In education, according to the report, “California remains the sixth most segregated state in the country for Black students,” with schools attended by white and Asian children receiving more funding than those attended by Black and Latino children.

The task force included several preliminary recommendations for addressing those harms, which Moore said she hopes lawmakers review and consider acting upon before the second report comes out next year.

Proposed suggestions include providing free tuition for California colleges and universities as well as funding for Black-owned and -controlled schools.


The panel suggested ending work requirements for California inmates and paying them market rate for their labor.
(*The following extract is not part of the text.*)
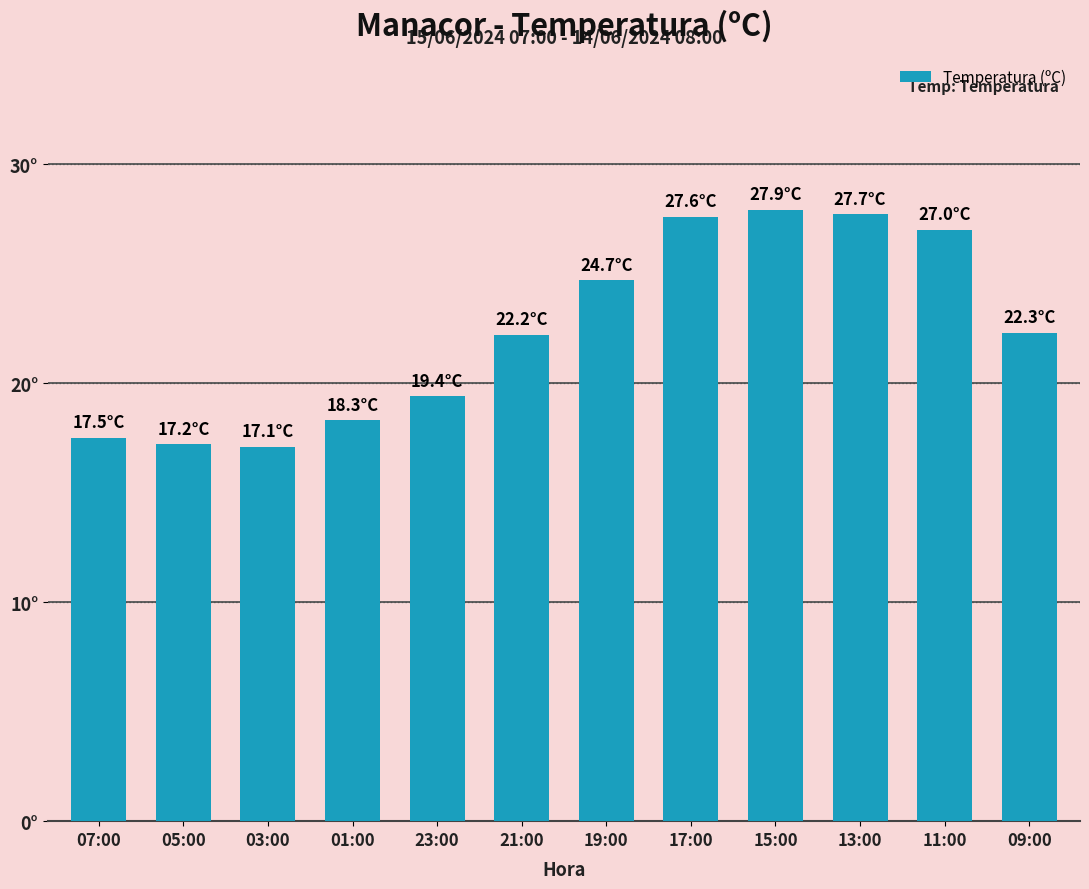

What is the difference between the values at 05:00 and 07:00?

0.3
To address police violence against Black people, the task force is proposing holding law enforcement officers more accountable.

The group is also recommending a repeal of Article 34 of the California Constitution, approved in 1950 to require voter approval to develop, construct or acquire low-income housing funded by the government, and ending crime-free housing rules that disproportionately affect Black residents.

Under a new California African American Freedmen Affairs Agency, the report recommends the creation of a Cabinet-level secretary to implement the task force’s recommendations and work with state governments to “eliminate systemic racism that has developed as a result of the enslavement.”

“The hope is that what we’re doing in California becomes a framework for the national level,” Moore said.